It creates 1000 connections with compression enabled, each with buffered message channel. Then in a loop we write message into each connection.

Here is how it behaves with go1.7.4

fz@websocket: go test -test.run=TestWriteWithCompression
inuse: 4259840 sys: 4259840
inuse: 27394048 sys: 27394048
inuse: 246251520 sys: 246251520
inuse: 1048510464 sys: 1048510464
inuse: 1048510464 sys: 1048510464
inuse: 1049034752 sys: 1049034752
inuse: 1049034752 sys: 1049034752
inuse: 1049034752 sys: 1049034752
inuse: 1049034752 sys: 1049034752
inuse: 1049034752 sys: 1049034752
PASS
ok  	github.com/gorilla/websocket	11.053s

Using Go with commit golang/go@9c3630f

fz@websocket: go1.8 test -test.run=TestWriteWithCompression
inuse: 4521984 sys: 4521984
inuse: 4521984 sys: 4521984
inuse: 4521984 sys: 4521984
inuse: 4521984 sys: 4521984
inuse: 4521984 sys: 4521984
inuse: 4521984 sys: 4521984
inuse: 4521984 sys: 4521984
inuse: 4521984 sys: 4521984
inuse: 4521984 sys: 4521984
inuse: 4521984 sys: 4521984
PASS
ok  	github.com/gorilla/websocket	12.023s

Though It's hard to say at moment will this fix solve original problem in this issue or not.

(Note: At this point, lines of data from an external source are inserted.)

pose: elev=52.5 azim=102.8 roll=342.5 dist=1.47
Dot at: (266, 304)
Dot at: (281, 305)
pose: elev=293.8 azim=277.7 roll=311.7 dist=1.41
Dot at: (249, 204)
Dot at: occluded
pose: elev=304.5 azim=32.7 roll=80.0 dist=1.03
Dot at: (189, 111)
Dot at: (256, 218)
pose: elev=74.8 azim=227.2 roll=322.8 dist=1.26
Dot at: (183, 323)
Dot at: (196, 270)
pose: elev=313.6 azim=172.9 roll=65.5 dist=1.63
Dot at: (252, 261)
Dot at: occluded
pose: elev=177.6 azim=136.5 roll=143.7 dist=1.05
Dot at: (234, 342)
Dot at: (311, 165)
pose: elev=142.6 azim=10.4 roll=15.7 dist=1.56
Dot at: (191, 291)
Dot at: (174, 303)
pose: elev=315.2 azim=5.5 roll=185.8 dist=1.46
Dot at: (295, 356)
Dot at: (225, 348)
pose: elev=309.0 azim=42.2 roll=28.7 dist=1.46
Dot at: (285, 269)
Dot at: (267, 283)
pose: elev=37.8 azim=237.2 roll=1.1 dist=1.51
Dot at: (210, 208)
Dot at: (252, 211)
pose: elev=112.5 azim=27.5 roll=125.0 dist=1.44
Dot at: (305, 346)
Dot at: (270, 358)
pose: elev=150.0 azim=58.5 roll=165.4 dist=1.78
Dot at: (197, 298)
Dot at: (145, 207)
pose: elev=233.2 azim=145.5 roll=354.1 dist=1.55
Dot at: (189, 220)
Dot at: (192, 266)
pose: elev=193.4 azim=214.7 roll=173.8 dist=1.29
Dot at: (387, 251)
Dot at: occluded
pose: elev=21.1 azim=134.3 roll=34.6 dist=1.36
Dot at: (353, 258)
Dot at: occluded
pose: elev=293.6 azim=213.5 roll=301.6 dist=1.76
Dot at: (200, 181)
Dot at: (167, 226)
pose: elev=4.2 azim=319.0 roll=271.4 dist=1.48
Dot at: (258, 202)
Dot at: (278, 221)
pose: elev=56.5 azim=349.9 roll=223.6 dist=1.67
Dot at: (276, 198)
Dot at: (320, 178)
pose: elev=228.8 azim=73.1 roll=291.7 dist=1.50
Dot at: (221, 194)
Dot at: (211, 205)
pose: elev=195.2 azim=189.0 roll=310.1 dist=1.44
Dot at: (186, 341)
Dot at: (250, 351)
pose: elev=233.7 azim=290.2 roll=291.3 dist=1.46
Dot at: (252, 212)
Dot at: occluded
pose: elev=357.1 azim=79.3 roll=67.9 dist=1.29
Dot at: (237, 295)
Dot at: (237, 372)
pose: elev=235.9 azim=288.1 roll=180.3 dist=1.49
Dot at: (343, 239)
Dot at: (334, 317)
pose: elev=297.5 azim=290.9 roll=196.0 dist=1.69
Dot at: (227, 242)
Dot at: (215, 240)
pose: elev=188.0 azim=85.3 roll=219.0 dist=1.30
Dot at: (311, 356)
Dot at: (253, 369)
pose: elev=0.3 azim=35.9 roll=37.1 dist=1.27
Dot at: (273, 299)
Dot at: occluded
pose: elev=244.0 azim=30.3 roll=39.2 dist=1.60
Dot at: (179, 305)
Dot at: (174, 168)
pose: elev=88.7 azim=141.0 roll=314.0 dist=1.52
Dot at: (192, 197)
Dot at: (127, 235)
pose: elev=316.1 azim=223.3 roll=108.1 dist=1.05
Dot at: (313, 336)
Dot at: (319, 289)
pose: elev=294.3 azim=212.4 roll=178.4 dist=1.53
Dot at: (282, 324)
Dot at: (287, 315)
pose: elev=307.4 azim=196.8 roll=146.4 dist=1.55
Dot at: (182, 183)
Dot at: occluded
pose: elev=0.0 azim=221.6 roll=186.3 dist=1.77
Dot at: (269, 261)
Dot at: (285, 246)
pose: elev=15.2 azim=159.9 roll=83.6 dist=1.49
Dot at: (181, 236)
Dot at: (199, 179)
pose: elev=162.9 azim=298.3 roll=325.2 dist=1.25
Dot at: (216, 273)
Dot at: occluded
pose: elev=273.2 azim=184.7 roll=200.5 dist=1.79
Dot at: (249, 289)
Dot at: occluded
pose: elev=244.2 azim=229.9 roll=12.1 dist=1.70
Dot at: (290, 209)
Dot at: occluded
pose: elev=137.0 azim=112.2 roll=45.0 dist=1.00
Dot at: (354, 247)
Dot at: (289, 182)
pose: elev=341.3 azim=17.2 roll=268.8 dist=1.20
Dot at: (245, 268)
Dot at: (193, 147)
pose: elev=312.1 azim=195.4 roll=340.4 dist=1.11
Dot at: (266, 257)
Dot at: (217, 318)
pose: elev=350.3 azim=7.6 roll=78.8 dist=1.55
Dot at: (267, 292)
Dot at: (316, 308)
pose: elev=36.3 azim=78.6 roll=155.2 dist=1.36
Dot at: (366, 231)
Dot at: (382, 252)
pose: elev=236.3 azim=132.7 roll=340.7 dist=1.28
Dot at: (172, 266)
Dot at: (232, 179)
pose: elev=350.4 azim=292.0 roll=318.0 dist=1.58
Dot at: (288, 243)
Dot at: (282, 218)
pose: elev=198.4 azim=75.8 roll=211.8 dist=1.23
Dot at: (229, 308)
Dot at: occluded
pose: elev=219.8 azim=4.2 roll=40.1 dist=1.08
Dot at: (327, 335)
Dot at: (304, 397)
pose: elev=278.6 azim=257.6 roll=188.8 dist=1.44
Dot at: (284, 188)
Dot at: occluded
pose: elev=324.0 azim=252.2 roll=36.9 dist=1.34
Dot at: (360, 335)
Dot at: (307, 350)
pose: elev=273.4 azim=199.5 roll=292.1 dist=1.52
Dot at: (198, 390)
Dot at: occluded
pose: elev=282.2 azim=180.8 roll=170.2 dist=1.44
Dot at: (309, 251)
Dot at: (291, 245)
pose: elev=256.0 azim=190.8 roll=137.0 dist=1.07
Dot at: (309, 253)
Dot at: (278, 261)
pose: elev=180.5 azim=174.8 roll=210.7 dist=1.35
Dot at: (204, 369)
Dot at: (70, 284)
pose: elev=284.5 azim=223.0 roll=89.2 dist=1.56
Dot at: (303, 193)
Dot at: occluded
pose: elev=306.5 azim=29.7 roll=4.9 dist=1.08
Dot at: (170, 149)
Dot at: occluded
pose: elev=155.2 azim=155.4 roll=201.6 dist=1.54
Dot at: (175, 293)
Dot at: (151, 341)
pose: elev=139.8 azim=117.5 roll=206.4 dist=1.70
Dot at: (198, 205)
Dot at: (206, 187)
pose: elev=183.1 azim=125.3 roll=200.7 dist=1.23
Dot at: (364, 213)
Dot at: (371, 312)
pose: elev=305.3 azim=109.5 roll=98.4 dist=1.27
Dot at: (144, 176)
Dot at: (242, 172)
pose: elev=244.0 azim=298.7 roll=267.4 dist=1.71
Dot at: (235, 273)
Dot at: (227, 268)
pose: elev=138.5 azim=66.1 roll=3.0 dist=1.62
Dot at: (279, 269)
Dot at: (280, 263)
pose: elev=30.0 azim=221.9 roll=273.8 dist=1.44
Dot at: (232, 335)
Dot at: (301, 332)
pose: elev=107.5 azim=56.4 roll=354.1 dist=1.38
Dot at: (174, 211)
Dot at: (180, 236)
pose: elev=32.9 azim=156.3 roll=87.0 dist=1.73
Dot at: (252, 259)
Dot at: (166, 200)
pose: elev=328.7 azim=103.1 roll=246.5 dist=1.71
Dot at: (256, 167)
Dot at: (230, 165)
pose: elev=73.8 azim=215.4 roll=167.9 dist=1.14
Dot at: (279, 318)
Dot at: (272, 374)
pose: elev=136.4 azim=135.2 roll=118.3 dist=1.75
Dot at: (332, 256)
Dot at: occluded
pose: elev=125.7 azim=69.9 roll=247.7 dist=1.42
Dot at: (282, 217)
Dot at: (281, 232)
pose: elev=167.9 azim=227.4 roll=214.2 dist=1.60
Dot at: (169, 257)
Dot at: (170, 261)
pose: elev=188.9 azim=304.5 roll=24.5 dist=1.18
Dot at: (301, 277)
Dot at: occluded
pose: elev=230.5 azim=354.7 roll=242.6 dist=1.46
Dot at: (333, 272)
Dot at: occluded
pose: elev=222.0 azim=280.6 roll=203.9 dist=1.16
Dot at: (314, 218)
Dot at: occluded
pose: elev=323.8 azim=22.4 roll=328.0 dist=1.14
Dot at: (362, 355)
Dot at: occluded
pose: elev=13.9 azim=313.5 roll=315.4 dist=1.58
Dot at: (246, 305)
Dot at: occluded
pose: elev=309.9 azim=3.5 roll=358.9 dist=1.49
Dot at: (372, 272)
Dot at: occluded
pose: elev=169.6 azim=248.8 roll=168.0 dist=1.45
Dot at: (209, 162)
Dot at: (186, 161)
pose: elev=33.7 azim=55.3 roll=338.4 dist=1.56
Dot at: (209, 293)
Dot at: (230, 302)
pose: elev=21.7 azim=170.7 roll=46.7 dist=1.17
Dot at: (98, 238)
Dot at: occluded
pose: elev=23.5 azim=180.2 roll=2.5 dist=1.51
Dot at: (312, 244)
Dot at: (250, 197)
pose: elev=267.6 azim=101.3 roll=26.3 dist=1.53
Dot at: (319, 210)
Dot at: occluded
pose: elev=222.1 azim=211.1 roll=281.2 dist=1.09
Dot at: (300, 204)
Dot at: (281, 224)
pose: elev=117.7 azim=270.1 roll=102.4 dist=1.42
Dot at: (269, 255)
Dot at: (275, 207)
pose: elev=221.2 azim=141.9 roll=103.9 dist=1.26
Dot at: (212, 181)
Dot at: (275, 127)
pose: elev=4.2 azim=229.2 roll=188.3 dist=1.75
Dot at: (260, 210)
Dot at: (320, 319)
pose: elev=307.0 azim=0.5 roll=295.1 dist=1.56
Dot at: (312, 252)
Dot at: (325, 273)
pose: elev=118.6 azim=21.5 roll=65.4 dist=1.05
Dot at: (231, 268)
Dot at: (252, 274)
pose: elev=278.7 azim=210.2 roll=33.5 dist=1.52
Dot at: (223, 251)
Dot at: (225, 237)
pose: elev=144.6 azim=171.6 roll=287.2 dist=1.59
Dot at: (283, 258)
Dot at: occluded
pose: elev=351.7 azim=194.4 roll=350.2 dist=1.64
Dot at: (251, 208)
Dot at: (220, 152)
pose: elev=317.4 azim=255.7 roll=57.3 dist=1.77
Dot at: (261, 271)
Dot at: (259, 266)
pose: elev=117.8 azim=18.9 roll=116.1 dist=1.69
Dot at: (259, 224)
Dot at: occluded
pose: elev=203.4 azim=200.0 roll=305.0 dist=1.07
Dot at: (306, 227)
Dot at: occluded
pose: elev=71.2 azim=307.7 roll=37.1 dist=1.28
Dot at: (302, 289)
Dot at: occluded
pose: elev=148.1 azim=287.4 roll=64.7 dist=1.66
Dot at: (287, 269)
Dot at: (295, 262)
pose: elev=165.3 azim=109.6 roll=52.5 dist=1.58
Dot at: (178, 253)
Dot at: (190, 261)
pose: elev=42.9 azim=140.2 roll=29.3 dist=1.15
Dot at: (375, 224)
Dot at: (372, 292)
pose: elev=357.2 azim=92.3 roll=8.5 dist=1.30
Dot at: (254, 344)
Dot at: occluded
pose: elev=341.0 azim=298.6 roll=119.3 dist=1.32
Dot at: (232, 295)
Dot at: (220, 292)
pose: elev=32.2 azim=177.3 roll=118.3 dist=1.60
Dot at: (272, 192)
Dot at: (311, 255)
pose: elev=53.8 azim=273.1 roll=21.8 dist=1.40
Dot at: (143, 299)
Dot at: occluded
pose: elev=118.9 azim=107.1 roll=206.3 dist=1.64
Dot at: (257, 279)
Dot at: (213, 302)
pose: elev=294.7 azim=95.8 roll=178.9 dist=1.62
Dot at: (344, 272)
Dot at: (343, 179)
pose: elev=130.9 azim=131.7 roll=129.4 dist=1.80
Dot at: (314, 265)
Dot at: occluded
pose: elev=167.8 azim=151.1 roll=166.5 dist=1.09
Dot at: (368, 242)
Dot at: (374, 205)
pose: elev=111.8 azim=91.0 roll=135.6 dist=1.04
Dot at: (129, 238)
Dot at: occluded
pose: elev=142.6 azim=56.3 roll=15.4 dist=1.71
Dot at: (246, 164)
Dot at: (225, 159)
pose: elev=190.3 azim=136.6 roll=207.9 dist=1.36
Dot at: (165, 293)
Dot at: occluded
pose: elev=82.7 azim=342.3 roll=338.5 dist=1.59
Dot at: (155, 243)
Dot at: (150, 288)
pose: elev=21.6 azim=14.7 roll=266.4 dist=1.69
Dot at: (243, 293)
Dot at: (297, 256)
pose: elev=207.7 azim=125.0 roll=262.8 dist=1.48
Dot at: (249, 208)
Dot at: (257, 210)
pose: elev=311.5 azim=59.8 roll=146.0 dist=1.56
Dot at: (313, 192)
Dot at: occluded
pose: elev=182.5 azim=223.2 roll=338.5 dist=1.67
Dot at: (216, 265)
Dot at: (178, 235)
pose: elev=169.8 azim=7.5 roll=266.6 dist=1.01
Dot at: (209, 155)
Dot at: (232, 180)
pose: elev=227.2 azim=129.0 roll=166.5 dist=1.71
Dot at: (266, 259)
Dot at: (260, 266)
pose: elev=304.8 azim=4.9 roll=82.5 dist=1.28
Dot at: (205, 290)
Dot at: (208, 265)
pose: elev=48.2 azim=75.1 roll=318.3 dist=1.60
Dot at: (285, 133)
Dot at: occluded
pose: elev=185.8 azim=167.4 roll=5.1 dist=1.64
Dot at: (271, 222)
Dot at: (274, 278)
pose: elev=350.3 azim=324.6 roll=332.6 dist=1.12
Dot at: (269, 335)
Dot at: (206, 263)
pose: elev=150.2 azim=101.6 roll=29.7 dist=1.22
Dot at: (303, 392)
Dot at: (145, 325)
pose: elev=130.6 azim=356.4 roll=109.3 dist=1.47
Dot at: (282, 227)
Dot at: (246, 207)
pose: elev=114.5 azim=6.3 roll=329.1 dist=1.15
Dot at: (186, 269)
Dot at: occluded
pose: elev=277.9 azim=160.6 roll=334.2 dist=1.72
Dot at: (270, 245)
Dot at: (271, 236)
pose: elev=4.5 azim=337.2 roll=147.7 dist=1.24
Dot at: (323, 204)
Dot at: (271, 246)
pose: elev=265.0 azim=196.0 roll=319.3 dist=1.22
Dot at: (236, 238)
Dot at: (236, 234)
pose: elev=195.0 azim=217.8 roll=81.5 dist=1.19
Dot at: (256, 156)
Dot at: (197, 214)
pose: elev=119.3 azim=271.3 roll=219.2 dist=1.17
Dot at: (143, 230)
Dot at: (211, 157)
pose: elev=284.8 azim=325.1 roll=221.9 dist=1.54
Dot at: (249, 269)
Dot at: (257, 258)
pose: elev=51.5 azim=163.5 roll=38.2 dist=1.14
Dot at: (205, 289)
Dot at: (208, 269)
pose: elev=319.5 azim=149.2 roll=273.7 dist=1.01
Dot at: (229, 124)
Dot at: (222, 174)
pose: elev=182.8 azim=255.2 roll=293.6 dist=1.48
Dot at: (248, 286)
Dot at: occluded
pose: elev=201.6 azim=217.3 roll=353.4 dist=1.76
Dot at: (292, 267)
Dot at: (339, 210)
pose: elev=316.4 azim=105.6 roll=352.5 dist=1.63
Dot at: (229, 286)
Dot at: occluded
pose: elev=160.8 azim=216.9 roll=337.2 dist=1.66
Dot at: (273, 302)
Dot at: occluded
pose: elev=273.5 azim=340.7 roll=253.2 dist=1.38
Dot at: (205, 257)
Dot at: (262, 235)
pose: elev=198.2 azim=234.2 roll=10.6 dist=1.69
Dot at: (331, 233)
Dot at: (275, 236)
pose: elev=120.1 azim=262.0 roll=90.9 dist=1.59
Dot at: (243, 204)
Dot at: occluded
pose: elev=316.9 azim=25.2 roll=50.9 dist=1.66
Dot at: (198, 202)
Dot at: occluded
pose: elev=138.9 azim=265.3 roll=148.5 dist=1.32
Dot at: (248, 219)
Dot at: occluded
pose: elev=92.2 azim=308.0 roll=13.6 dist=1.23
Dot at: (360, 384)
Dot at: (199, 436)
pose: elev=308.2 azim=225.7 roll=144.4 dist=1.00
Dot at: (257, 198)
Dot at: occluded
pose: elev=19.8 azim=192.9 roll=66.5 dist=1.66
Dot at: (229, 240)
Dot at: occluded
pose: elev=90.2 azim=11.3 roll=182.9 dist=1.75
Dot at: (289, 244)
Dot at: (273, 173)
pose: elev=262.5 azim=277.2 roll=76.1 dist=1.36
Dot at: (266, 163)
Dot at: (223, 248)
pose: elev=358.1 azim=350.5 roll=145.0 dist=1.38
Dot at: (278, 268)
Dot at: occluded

I also tried the same with flate from https://github.com/klauspost/compress by @klauspost which already contains that array copy fix in master:

fz@websocket: go test -test.run=TestWriteWithCompression
inuse: 4358144 sys: 4358144
inuse: 4587520 sys: 4587520
inuse: 4587520 sys: 4587520
inuse: 4587520 sys: 4587520
inuse: 4587520 sys: 4587520
inuse: 4587520 sys: 4587520
inuse: 4587520 sys: 4587520
inuse: 4587520 sys: 4587520
inuse: 4587520 sys: 4587520
inuse: 4587520 sys: 4587520
PASS
ok  	github.com/gorilla/websocket	3.426s

But actually even without that fix https://github.com/klauspost/compress library behaves without memory grows... I can't explain this.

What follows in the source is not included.